In the VRS 1.x docs, there is a section describing why reference alleles are not normalized. The section says,

"When the Allele refers to a reference state (case 1), trimming would reduce the variant to a null change. However, reduction to a null state would make it impossible to refer to a specific span of reference sequence. In order to permit users to refer to spans of reference sequence, VRS does not require normalizing reference agreement Alleles."

It seems like it should be possible to modify the normalization algorithm to detect the reference allele case, and perform the shuffle left/right step as if the variant was a deletion. Is there a reason this approach was not chosen?

ahwagner commented 8 months ago

Hi @Mrinal-Thomas-Epic!

Yes, this was discussed a long time ago. I had also advocated for this approach, and was asked to prove that changes would not impact non-reference alleles. I put in the time to do so, the notebook is here, and the approach is technically sound.

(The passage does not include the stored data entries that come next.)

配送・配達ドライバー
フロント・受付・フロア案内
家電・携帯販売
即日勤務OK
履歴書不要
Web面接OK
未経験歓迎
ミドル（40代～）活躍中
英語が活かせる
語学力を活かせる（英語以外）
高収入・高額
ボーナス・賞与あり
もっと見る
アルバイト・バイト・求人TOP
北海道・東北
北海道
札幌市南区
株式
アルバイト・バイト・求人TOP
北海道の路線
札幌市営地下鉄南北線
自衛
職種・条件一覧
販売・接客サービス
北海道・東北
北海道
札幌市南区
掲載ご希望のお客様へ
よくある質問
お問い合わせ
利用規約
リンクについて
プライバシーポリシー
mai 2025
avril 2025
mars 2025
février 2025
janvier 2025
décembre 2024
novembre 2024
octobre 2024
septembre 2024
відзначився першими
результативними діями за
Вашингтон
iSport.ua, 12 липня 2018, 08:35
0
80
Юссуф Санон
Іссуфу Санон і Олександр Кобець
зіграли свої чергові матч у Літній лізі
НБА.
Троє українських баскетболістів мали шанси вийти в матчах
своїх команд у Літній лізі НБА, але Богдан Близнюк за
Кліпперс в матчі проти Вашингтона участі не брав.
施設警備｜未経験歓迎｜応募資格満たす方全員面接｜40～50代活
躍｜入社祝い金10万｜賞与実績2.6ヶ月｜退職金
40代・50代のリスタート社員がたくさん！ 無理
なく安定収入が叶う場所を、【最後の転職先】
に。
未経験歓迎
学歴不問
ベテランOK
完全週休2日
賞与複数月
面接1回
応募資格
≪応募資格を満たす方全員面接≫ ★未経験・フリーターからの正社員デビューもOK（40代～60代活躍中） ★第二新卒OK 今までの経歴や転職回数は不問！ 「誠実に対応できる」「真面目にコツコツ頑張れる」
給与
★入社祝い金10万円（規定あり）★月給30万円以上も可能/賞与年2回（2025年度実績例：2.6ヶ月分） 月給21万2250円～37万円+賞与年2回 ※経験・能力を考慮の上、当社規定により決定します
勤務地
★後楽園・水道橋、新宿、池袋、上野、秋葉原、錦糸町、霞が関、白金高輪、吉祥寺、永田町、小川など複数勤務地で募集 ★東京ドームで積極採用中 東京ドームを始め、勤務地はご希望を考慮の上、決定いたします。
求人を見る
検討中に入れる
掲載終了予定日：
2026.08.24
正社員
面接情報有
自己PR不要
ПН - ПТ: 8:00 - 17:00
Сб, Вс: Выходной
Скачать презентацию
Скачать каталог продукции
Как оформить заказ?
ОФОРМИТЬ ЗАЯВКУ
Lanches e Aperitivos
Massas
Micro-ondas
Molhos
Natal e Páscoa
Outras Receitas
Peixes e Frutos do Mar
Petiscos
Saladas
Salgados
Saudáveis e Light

In the end, the argument that @reece made was that when describing reference alleles, the intent of ref-agree calls is different than variant calls, and for ref-agree we should not assume that ambiguity correction is needed or desired. As in all cases where the decision was not obvious, @reece @larrybabb and I presented to the community, assessed the arguments and community feedback, and then documented our rationale for the majority opinion in the spec; in this case, the majority opinion was that ref allele expansion should not be the default normalization behavior.

I wish I had a more satisfying answer. If you have some example data that demonstrates how adjusting the ref-agree behavior in the normalization algorithm would be beneficial to you, I am open to revisiting this decision for VRS 2.x.